Typically a baseboard failure, one or more of the voltages on the baseboard is outside of its normal operating range.

In order, try these steps to isolate the source of the Voltage Excursion Event:

  • Remove all but minimum components for operation and check sensor.
  • If error remains, replace baseboard.
  • P3VBAT

System has experienced a Baseboard CMOS Battery (BB +3.3V Vbat) voltage excursion, typically caused by contamination on the surface of the CMOS battery.

In order, try these steps:

  • Remove battery, wipe with alcohol to remove potential contamination, reinstall battery, and re-check batter voltage is 2.95 V or higher.
  • Replace the CMOS battery. Any battery of type CR2032 can be used.
  • If error remains, replace the baseboard.
  • PSU Input Power
  • PSU Out Current

Indicated power supply is drawing too much power from source. Possible reasons:

  • Redundant power supplies may not be powered.
  • Power supplies may be underpowered for actual system load.
  • Power supplies are operating on low line (90-120 V) versus high line (200-240 V),
  • Short circuit present in server.

Perform the following steps:

  • If power supply LEDs are solid green that indicates a functioning but potentially underrated power supply for system load.
  • Verify the power budget is within the specified range using the Power Calculator.
  • If power supply LEDs are flashing green reseat power supply and verify AC power cord connection.
  • If power supply LEDs are solid amber that indicates a power supply fault - replace power supply.
    • If power supply LEDs are flashing amber then verify AC power cord connection.
  • PVCCD HV CPU
  • PVCCFA EHV CPU
  • PVCCINFAON CPU
  • PVCCIN CPU

Processor voltage has exceeded its normal operating range. Typically, this issue is caused by a failure in one of the power supplies but may also be caused by a short circuit on baseboard, SATA drives, fans, or PCIe cards.

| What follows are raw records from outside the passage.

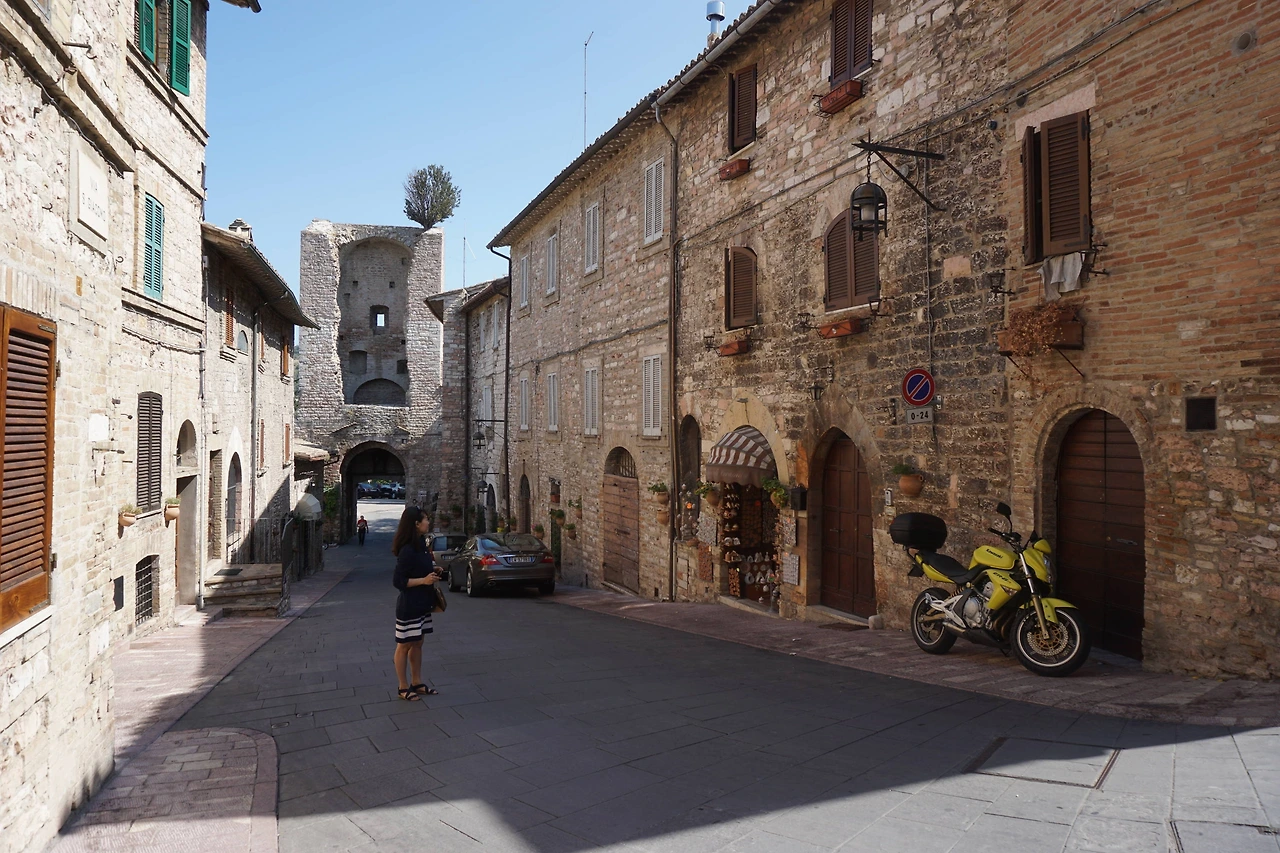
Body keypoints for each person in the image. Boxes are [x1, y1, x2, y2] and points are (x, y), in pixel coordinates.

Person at [390, 506, 440, 700]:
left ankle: (417, 682)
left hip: (422, 604)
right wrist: (423, 581)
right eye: (425, 519)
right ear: (416, 524)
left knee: (418, 642)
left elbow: (419, 569)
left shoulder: (421, 545)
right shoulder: (408, 550)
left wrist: (433, 571)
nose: (428, 522)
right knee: (404, 645)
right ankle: (403, 687)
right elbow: (398, 581)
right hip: (409, 605)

If the fault is asserted then de-asserted immediately after take no action but continue to monitor.

Otherwise:

  • Ensure the processor is seated properly and secured with the correct torque value.
  • Cross test the processors. If the issue remains with the processor socket, replace the motherboard, else replace the processor.
  • TCC CPU
  • CPU VR Temp
  • DTS CPU
  • Margin CPU
  • DIMM Mgn
  • Riser Temp
  • Exit Air Temp
  • Front Panel Temp
  • BB M2 Temp
  • BB OCP Temp
  • BB P0/P1 VR Temp
  • BB Riser2 Temp
  • HSBP Temp
  • PSU Temperature

The temperature sensor has exceeded its normal operating range.

  • Check for clean and unobstructed airflow into and out of the chassis.
  • Ensure there are no fan failures.
  • Ensure the air/liquid used to cool the system is within the thermal specification for the system.
  • Ensure that cables are not obstructing the air flow and that they are routed correctly inside the chassis. For details on cable routing check the Configuration Guide.
  • NVMe Aggr

The NVMe temperature sensor has exceeded its normal operating range.

  • Check for clean and unobstructed airflow into and out of the chassis.
  • Ensure there are no fan failures.
  • Assess if neighboring NVMe drives have also gone high to help distinguish between workload or mechanical event sources.
  • If the system supports it, ensure that the Air-Ducts, Drive Blanks are installed in the empty slots.